There are hundreds of thousands of women like H who would rather use the shrinking funds on their family even if this means cutting down on their own needs.
“Inflation hits the whole family, but women most of all, as they are expected to run the household efficiently, despite shrinking resources due to devalued currency alongside increasing rates of utility bills and food prices.” Tahir Abdullah said.“To cope with this, women typically deny themselves even their basic needs, in order to feed, clothe and educate their children and care for their elders in joint families.”
The situation is the same across society for working and stay at home women.
Dr Perveen thinks that women do not allocate the necessary amount of funds from the family budget on herself as “Women usually see their role as a caregiver. Self-care is yet to be recognized as a moral right by a vast majority of themselves.”
Commenting on whether women’s needs should be taken under consideration at the national level, especially when the national and provincial budgets are being planned, Dr Perveen says, “[The] gender lens is seldom applied. More attention is paid to ceremonial gestures. Pakistan needs gender-responsive budgeting with a transformative approach so that not only the condition but position of women and girls can be changed. This needs continuous and courageous challenges to the systemic patriarchy.”
To help improve the woman’s status on the economic financial ladder of the family certain measures can be employed. Abdullah said,
“While there are some highly projected short-term welfare-oriented government social safety nets, these measures are just temporary stop-gaps (aka ‘charity handouts’), hence the only long-term solution to address women’s poverty, is for the government to strictly enforce the Constitutional Article 25-A (Right to Education) for all girls and boys up to the age of 16, and subsequently to provide girls with technical vocational training in employment-oriented skills.

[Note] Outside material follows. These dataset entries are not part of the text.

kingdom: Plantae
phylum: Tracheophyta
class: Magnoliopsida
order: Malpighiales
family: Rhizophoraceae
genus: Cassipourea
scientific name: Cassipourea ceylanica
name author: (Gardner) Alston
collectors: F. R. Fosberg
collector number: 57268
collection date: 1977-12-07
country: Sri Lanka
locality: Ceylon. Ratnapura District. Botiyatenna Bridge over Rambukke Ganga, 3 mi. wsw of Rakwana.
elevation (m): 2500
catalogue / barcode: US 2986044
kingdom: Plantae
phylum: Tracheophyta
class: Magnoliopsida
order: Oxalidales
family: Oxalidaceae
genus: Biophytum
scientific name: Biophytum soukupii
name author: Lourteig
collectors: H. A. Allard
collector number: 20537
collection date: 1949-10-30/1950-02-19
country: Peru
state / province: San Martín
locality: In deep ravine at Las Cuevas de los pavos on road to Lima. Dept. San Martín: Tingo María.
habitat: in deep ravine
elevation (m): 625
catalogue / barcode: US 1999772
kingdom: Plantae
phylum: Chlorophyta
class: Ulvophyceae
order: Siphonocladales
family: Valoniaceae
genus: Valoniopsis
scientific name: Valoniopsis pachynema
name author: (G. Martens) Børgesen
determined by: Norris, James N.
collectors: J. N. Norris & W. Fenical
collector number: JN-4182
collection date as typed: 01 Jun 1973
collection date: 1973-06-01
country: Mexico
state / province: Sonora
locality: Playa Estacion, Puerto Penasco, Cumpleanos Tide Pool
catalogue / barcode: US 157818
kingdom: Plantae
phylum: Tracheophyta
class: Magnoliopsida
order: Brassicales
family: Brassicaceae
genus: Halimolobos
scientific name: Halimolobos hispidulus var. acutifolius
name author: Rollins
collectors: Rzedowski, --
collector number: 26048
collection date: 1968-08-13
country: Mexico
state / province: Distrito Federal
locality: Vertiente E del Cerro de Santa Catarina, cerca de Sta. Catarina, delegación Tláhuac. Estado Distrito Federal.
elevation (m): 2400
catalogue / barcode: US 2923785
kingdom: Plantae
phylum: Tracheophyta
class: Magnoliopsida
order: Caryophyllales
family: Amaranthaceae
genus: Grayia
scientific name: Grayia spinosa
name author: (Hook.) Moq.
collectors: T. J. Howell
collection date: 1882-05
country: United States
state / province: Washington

Another important measure is for federal and provincial legislation (except Sindh, already enacted in 2013), to raise girls’ legal age at marriage from 16 to 18 (equalizing it with boys), and to strictly enforce the law countrywide.”
She further adds that,“Women-focused and girls-focused policies should be in place along with mainstreaming gender.Since it helps to understand better the attitude, needs and roles oftrans people, women and men in society, on the basis of social, economic, political and cultural factors.”